On the occasion of a joint meeting between local NGOs and the Rwanda Governance Board, RGB, a draft law to govern them was discussed, and among the salient articles was the one on the execution of the budget. The representatives of the NGOs finally agreed that in their activities the interests of the population prevail.
While the law governing local NGOs dates from 2012, the Rwandan Governance Board has submitted to NGOs a draft law to the revision of the pre-existing one, and these organizations submitted their opinions and considerations before to be adopted by the parent body.
As NGOs have reviewed the draft articles of the new draft law, the article on the implementation of their annual budget has caused a stir within them because it advocates the allocation of 30% to staff salaries and 70% activities targeted at the population.
Many have argued that it is up to each Organization to do as it pleases, provided there is no misappropriation of funds.
For some, such as the president of the NGO “Never Again” whose main objective is to fight against the consequences of genocide against Tutsi, Eric Mahoro, “this article should not concern NGOs in general because they have objectives and activities that do not match.

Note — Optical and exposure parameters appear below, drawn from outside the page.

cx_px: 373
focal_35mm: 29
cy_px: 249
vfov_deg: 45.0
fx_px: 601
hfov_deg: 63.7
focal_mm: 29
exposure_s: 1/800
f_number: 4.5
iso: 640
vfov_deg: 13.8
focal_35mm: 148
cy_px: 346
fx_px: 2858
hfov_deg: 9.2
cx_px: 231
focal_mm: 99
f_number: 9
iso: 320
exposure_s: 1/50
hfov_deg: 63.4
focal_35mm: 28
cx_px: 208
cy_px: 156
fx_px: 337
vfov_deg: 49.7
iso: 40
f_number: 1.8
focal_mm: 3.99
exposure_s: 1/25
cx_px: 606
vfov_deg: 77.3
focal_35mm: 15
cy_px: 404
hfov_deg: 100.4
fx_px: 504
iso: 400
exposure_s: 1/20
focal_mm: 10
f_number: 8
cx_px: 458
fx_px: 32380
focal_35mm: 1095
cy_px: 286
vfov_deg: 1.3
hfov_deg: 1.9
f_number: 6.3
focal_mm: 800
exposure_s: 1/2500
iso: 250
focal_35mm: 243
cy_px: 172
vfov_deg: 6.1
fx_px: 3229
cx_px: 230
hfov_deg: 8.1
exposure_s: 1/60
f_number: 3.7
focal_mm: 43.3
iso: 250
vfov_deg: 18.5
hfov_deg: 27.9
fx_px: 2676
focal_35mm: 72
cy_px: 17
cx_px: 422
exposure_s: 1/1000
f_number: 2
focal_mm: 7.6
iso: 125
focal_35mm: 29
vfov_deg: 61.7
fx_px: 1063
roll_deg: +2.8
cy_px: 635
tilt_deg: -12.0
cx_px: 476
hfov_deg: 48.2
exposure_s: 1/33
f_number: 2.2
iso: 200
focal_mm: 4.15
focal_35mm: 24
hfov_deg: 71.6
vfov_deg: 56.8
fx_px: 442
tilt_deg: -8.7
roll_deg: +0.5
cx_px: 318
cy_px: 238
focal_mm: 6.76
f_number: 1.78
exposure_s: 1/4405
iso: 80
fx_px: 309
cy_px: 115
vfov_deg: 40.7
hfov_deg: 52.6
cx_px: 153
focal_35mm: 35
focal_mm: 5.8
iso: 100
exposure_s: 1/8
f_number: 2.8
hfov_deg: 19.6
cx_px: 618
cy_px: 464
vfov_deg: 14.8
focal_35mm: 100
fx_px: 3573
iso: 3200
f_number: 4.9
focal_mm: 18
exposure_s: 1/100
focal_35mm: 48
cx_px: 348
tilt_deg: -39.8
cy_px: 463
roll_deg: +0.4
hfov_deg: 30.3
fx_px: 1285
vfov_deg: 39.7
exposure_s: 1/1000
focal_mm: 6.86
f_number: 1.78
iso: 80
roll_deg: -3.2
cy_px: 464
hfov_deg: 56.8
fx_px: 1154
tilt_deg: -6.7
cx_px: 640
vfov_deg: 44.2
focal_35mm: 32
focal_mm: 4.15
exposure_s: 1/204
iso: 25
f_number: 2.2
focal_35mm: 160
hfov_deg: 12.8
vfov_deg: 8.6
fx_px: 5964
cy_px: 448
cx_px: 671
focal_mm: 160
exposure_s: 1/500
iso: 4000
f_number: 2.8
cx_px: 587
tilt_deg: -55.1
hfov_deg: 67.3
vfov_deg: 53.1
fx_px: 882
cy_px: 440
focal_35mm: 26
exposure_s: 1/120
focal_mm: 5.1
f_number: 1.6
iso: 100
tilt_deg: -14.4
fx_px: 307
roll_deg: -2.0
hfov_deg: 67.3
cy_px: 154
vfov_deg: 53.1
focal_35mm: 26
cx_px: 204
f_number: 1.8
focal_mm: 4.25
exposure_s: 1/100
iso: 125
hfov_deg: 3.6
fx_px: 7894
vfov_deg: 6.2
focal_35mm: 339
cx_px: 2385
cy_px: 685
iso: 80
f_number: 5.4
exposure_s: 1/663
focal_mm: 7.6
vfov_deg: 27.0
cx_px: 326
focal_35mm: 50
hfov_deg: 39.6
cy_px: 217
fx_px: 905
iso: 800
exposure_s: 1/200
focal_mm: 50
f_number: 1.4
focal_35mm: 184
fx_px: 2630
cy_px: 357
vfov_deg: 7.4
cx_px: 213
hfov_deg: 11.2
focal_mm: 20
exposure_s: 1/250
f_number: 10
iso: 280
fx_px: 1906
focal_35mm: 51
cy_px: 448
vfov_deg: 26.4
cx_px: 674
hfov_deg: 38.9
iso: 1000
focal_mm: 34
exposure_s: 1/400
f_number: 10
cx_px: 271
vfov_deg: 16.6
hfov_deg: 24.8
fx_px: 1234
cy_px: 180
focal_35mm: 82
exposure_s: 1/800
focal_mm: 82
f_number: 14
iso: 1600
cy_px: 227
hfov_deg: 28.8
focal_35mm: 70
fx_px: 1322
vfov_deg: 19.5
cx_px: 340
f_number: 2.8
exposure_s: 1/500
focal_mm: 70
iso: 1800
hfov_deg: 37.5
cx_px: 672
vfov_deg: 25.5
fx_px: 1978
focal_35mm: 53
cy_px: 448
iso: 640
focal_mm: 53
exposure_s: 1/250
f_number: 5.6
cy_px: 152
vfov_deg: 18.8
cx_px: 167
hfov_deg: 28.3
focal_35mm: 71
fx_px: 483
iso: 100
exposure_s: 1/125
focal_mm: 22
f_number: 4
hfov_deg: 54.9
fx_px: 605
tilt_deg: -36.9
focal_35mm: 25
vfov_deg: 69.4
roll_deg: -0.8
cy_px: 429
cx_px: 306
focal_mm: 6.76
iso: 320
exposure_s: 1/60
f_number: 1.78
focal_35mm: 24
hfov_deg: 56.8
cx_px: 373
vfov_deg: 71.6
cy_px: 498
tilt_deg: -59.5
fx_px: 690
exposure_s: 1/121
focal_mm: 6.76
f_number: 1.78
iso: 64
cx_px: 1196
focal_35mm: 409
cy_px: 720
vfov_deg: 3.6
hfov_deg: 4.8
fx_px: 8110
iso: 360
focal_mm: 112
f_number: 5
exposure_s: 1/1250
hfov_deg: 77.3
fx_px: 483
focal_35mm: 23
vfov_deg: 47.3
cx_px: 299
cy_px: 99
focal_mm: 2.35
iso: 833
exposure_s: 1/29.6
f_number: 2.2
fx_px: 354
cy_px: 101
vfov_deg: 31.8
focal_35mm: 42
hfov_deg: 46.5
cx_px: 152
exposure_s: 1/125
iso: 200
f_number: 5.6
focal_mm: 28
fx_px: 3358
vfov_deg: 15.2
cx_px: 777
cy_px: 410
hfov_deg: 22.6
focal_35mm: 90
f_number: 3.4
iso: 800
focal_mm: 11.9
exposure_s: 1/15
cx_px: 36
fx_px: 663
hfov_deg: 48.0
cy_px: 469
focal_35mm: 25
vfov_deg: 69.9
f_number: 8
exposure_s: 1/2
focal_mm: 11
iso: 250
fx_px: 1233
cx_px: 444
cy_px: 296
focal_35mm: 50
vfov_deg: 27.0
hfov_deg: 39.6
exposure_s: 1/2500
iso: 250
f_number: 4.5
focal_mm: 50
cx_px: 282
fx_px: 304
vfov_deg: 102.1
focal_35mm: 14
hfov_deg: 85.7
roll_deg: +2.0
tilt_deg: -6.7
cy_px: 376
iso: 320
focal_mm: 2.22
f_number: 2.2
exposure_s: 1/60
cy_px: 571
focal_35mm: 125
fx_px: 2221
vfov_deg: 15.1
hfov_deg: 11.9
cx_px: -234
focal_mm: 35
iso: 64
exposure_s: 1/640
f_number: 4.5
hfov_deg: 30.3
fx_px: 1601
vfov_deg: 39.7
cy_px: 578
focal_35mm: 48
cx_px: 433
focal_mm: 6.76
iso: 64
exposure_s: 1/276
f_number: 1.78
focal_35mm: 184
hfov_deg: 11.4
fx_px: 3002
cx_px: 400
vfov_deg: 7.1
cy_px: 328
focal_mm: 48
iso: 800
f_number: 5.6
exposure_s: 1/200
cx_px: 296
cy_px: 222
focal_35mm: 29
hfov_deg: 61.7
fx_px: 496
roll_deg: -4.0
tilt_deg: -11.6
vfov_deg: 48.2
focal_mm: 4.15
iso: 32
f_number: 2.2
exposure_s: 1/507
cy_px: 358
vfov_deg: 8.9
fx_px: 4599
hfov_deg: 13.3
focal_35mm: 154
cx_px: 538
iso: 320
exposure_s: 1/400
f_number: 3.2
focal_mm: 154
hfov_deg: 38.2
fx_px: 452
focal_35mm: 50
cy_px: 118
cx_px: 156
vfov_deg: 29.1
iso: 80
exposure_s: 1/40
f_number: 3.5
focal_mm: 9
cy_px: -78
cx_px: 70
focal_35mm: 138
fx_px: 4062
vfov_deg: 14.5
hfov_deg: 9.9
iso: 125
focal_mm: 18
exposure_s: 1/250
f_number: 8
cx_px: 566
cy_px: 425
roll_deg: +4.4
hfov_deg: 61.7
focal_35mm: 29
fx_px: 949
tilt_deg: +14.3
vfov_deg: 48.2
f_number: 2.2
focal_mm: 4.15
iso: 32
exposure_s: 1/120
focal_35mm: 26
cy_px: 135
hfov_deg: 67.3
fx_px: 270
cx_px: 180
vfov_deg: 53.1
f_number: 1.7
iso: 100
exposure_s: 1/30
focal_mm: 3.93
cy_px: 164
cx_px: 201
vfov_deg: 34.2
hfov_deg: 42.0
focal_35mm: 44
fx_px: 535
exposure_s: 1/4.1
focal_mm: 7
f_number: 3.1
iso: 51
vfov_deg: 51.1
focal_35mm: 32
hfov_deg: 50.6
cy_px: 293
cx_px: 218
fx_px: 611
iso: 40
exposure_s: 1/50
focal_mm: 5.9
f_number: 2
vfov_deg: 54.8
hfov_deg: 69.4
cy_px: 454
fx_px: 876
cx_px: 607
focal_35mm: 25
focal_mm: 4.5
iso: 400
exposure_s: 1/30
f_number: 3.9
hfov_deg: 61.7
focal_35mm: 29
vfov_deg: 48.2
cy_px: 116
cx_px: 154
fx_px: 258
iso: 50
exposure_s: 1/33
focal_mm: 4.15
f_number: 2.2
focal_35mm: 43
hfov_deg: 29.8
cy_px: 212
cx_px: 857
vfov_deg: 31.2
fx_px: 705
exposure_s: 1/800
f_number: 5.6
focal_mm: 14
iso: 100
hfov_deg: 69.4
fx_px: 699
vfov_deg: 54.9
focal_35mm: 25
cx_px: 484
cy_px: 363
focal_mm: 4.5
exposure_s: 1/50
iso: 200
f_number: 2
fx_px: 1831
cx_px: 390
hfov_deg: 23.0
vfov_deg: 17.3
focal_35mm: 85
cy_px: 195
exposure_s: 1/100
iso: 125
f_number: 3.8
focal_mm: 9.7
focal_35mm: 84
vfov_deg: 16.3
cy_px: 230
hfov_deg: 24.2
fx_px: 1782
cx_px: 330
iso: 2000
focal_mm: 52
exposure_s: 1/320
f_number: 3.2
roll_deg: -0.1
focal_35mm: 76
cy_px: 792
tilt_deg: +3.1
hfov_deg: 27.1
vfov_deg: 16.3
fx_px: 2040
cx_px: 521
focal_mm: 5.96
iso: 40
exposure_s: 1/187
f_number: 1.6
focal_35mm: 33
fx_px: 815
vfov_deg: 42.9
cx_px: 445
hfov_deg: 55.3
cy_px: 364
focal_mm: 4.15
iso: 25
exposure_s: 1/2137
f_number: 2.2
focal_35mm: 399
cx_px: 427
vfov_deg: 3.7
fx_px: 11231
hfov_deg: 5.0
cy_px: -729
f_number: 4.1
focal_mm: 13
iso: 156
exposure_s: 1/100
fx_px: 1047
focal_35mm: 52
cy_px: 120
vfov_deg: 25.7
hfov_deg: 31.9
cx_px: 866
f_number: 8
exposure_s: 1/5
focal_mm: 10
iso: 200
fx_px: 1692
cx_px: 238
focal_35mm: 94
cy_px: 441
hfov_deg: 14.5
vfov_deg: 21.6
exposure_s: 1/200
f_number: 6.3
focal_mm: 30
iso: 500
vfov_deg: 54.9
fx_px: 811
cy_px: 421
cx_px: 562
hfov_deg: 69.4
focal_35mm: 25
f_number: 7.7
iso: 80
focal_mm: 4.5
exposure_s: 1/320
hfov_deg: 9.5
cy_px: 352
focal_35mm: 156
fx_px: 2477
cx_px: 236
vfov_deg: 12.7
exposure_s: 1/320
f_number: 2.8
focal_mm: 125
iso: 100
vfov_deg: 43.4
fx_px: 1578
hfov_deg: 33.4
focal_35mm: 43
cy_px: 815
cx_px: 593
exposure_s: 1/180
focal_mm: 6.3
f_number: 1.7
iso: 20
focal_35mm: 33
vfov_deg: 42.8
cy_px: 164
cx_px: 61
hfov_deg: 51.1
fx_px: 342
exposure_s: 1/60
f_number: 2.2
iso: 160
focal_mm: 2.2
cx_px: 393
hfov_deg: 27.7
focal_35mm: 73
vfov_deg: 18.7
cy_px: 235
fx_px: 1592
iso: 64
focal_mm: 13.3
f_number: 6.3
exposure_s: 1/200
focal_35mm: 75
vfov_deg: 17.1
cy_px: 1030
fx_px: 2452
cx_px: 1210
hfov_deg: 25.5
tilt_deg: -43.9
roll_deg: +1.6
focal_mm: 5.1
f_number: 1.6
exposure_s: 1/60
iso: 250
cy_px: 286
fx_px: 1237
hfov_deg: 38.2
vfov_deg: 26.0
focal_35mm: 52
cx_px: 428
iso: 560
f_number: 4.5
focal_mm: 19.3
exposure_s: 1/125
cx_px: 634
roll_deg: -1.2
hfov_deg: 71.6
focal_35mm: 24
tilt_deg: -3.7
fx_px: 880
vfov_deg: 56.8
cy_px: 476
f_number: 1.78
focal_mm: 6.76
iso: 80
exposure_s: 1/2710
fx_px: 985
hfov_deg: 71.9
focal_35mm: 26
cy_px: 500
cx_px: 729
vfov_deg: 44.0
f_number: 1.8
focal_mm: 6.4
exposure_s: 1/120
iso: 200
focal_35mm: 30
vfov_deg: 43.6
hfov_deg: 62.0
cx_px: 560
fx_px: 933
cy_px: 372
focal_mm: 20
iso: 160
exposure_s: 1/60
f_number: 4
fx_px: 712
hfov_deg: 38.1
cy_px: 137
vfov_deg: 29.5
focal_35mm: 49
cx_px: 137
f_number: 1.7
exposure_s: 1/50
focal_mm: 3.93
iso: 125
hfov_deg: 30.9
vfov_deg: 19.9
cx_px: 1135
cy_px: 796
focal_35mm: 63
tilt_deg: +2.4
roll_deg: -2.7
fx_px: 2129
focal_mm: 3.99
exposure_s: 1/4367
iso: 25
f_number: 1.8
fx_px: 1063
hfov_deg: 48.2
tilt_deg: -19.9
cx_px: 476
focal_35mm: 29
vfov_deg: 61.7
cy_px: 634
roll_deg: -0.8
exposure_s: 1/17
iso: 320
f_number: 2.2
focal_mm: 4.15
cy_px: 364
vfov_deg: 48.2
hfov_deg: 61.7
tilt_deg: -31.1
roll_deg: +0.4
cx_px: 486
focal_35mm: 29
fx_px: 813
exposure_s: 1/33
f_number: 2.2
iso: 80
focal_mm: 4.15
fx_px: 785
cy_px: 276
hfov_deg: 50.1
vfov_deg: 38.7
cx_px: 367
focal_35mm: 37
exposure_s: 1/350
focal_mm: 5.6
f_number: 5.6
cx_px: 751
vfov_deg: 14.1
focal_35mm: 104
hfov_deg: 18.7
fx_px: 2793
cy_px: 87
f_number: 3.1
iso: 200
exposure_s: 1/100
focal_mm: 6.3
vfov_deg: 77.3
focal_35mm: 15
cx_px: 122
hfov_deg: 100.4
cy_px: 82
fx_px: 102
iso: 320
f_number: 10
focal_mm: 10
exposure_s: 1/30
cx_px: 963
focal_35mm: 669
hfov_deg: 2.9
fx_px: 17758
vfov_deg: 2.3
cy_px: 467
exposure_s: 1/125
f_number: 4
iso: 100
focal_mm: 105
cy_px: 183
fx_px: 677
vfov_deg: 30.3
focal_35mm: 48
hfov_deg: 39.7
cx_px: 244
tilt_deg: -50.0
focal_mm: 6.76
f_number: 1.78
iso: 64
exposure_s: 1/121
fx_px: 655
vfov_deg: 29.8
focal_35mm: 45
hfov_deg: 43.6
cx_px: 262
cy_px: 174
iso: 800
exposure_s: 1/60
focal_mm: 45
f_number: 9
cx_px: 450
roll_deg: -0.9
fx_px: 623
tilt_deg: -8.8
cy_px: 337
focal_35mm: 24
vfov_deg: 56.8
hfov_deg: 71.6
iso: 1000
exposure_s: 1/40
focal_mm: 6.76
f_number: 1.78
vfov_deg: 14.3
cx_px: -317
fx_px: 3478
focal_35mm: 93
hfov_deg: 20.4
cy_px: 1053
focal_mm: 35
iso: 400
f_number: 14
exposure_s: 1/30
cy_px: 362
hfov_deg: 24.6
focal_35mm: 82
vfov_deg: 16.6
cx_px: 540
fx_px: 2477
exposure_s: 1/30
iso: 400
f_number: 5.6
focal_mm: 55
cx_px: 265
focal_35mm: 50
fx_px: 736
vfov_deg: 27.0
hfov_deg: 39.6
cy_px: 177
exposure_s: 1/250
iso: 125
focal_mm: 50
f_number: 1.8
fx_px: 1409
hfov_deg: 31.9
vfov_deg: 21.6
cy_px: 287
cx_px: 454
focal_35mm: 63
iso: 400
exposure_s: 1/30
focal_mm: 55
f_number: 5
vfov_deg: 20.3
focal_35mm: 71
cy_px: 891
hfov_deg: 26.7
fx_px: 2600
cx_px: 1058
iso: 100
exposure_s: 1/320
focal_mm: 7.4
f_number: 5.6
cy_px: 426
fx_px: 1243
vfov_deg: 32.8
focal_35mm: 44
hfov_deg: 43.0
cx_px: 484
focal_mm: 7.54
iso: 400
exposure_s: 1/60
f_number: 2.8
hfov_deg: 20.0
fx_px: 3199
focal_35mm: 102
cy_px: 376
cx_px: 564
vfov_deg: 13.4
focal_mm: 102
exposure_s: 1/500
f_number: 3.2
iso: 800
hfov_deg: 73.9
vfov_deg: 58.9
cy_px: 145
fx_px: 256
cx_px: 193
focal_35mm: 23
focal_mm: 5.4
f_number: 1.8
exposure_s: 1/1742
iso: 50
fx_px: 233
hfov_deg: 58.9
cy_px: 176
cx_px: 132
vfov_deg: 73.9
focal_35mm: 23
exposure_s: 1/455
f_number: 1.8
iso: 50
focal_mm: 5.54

For her part, Kayitesi Mathilde of the NGO “Umuhuza” said, “I think it is not appropriate to consider the application of this article for the moment, because the funds that are currently used are used on the basis of commitments previously made with donors “.
Many other NGOs leaders have mentioned the need to reserve the management of funds to each NGO, even if they are indebted for what they do with funds received from this or that source.
Innocent Rulinda, the President of CCOAIB (Conseil de Concertation des Organisations d’Appui aux Initiatives de Base), a Civil Society Platform working hand in hand with RGB said “we can’t make a decision now on the execution of this article, nevertheless, let us all agree that in all our activities the interests of the population take precedence because it is by and for them that we exist “.
“I think it will be up to the appropriate bodies to assess the 30% allocation to staff salaries and 70% to the activities for the population, but I think that as a civil society, we argue that the activities for the population must have the largest percentage, because that is how we will meet their needs by raising their social welfare.”added Rulinda.
Justus Kangwagwe, Director of the Department in charge of Political Organizations and NGOs, agrees that not all NGOs have the same vision because, when there are some involved in agro-livestock farming, others are working on the development of cooperatives, advocacy, and so on.
He reminded that “it still does not happen that the demand of NGOs from donors meets the right answer and, in the few cases where the request receives the correct answer there are always conditions to be followed in the use of funds ”.
“However, the sum of the exceptions acquired for each NGO is in itself our strength, and the service to the population must prevail” he added.
Participants in the meeting exchanged ideas on other articles contained in the draft law such as about the composition of NGOs governing bodies, the length of time required to register an NGO within RGB etc.
In conclusion, Kangwage Justus said that this meeting is an important step because RGB has submitted the project to NGOs to give their opinions and considerations, which is done, RGB today received these opinions and considerations .It remains that adjustments be made before produce a document worthy of constituting the new law governing NGOs.
CCOAIB member organizations operate across the whole country in various domains like work agriculture and animal husbandry, beekeeping, food processing, shelter, handcrafts, livestock credit, water and sanitation, cooperatives development, micro-finance, rural citizen participation, youth empowerment etc.